I was not pleased with the lock on my traditions kentucky rifle. It felt cheap and they did not give me enough wood on the stock to make everything fit nicely.
I have yet to get my Lyman kit and might change my mind but for the money you would have a hard time beating it i think.
I dont know just be patient and read up on what others think. Thats how i ended up leaning towards the Lyman kit.
 
robhof

Has anyone tried the Kyper flint replacement for sale on Ebay, I just got one and it even lights 777. It's the striker parts from a lighter, using the cig lighter flint in a small metal frame that fits the flint slot in the hammer, not traditional, but guaranteed spark. I haven't fld tested it yet, but did try different powders in pan and Pyrodes and 777 both ignighted with it.:D:D:)
 
Kits are fun to build from but normally will bring less later on than a factory gun.

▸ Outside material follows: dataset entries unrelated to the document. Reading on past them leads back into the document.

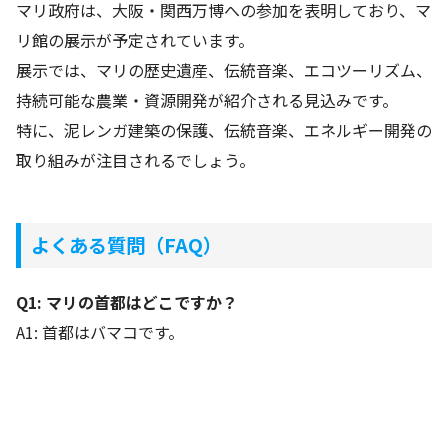
マリ政府は、大阪・関西万博への参加を表明しており、マ
リ館の展示が予定されています。
展示では、マリの歴史遺産、伝統音楽、エコツーリズム、
持続可能な農業・資源開発が紹介される見込みです。
特に、泥レンガ建築の保護、伝統音楽、エネルギー開発の
取り組みが注目されるでしょう。
よくある質問（FAQ）
Q1:
マリの首都はどこですか？
A1: 首都はバマコです。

Correct priming method for a flintlock is enough ffffg to about half fill the pan, then tilt to the "outside" a little to bank the powder away from the touchhole...ignition will "shoot" the fire through the touchhole.

Watching the pros at Friendship taught me that one....almost as fast as a caplock.
 
I put together a CVA Hawken back in the day (1980's), so things may have changed.

The barrel and fittings didn't require any additional finshing (other than browning the barrel and other steel parts). No additional work on the inletting was necessary, either. The stock did need some significant filing/sanding to take the wood down to be even with the metal butt plate, but that was easy enough. All in all I thought it went together very nicely.